* [Exercise directions] Please look for the string "final" below and report every line in which it occurs.

* [Input]
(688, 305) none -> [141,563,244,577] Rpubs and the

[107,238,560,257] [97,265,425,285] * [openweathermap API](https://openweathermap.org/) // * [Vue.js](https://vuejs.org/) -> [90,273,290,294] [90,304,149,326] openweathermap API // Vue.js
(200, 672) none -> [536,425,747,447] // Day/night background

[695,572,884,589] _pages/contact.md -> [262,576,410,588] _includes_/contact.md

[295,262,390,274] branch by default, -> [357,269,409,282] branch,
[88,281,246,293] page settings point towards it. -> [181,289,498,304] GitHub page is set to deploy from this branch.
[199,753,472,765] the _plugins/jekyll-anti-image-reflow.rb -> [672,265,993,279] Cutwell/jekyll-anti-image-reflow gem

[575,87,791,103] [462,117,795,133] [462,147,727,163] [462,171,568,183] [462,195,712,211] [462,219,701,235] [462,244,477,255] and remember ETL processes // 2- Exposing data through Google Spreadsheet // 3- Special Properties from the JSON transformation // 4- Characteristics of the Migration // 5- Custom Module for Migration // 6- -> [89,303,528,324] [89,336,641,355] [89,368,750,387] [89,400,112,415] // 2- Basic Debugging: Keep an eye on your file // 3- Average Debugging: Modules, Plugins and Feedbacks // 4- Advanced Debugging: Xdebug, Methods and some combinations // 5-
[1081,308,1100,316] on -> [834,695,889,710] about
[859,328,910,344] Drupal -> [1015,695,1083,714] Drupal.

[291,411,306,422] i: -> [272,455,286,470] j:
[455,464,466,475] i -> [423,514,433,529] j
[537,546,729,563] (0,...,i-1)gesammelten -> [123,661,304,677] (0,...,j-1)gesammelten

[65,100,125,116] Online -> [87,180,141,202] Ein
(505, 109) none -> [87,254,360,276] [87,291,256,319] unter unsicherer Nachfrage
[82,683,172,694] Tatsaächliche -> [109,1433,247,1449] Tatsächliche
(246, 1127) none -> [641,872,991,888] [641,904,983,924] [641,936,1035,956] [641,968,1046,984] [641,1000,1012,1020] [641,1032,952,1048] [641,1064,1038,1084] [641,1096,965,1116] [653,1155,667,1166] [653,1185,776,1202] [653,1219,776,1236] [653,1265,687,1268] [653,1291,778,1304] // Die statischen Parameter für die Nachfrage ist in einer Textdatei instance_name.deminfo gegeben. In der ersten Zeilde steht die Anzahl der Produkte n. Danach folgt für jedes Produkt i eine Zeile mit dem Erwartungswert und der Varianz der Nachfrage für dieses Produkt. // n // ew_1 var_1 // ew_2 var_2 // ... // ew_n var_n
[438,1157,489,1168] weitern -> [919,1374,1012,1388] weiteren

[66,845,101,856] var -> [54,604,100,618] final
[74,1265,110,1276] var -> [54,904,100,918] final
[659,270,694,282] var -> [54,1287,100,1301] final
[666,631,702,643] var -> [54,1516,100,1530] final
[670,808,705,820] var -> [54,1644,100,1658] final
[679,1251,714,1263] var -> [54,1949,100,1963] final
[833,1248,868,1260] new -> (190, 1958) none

* [Worked solution]
[66,845,101,856] var -> [54,604,100,618] final
[74,1265,110,1276] var -> [54,904,100,918] final
[659,270,694,282] var -> [54,1287,100,1301] final
[666,631,702,643] var -> [54,1516,100,1530] final
[670,808,705,820] var -> [54,1644,100,1658] final
[679,1251,714,1263] var -> [54,1949,100,1963] final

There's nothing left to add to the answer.